Some horses have been neglected by previous owners. They come in dangerously underweight or malnourished.

She feeds them and gives them medicine - homeopathics, herbal remedies prescribed by the HorseNet veterinarian.

Powers might not be their doctor, but she is their savior and their guardian angel. She knows each horse by name. She commits their case histories to memory, knowing when they came to her and why. She knows their idiosyncrasies, their personality quirks, their moods and behaviors.

Misty, a large dark-brown pony, is the brat who loves attention. Albert is the 44-year-old mutt, what Powers lovingly refers to as a Heinz 57 breed. Polly, a black Irish Hunter thoroughbred, is the mean one. After 18 years put out to pasture, she doesn't like people. The volunteers at the ranch have to brush off her winter hair with a rake and tranquilize her just to trim her hooves.

Powers adopts out her horses once they are healthy. She screens everyone who adopts. She has rules. The adopters must make a serious commitment to caring for the horses. If they can't, Powers demands that they bring the horses back.

But Polly has been without human interaction too long. She is probably there to stay. The space on Powers' ranch, which she rents from Stanley Cox, is near capacity. She has to place her old horses at good homes to be able to save more.

But she refuses to sell Polly off or put any of her horses up for auction. She knows many horses sold at auctions are slaughtered for meat for other countries. She knows how they die - a bolt to the brain, their throats slit while they are still kicking. She knows how little people care sometimes - how money too often makes the decision of whether a horse lives or dies.

Light is just starting to fade as Powers prepares to feed the horses. She works a full-time job aside from caring for 25 sick or unwanted horses, which itself can be a full-time job.

She takes the lid off a giant trash can full of feed and begins scooping it into bowls on the ground. Each horse gets a combination of different types of feed: wet and dry feed, sweet feed, senior feed and beet pulp. She adds medicine for the horses that need it, sorting through the glass jars for the medicine that reduces scar tissue or heals infections or stops swelling.

Most of them don't get any medicine, however. Most of them just need to be properly cared for, to be wanted.

She points to one horse, a big strong male, one of the biggest horses on the ranch. His name is Noble. He's only 4 years old.

"When we got him he was 1,000 pounds underweight," she sighs.

There was nothing wrong with him. His former owners just didn't feed him enough.

"Any horse in a situation where it is unwanted - that horse needs to be rescued," Powers says.

She finishes putting the feed into buckets. With the help of volunteer Bill Waugh she corrals some of the horses through the gate. They run straight for the food, somehow knowing which buckets belongs to them.

Powers thinks they're smarter than we sometimes give them credit for. They serve us, pull our plows, jump fences and run around race tracks for our entertainment, serve as our pets and sometimes, still, our transportation.

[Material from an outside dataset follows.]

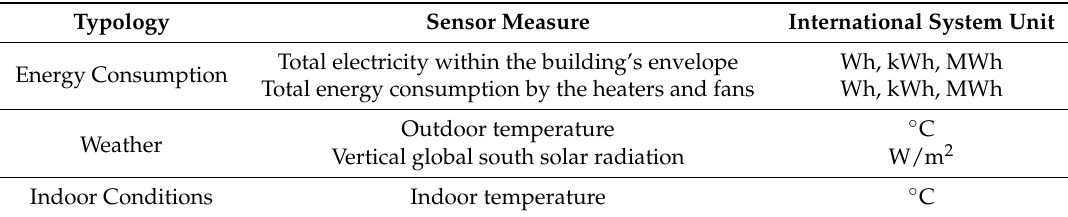
Table 5. Physical variables measured in the Co-Heating test.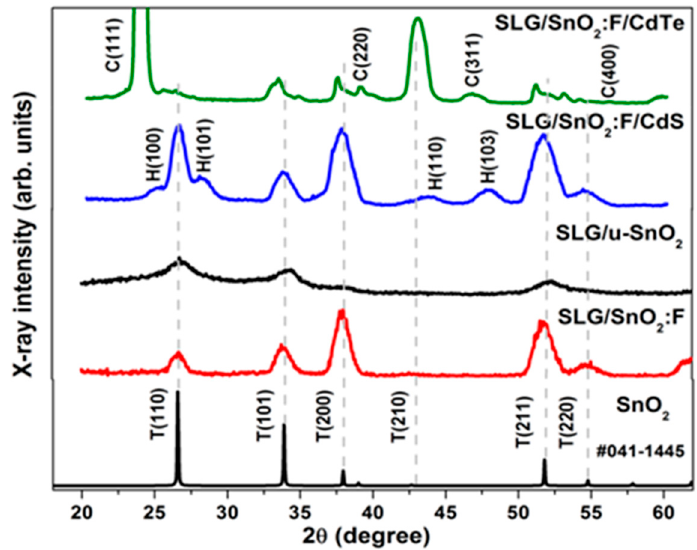
Figure 3. XRD pattern for SnO 2 , CdS, and CdTe deposited onto TEC15. T, C and H stand for tetragonal, cubic, and hexagonal phases.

And they do so willingly, obey our commands, even love us. The least we can do, she believes, is make their lives a little easier.

When the last of the horses have been fed, she stands there, ankle deep in mud, and looks out over the ranch. Some of these horses will be gone soon and others will take their place. But she'll love them and feed them and take care of them just the same.

Suddenly, Polly trots up looking agitated by the presence of people. She walks right up to Powers, her ears pinned back, her strong legs splashing up mud, her large frame pressing close, reminding Powers of her size.

But Powers' voice seems to calm.

"It's okay," she says and, not surprisingly, the horse seems to believe her. "Everything is going to be fine."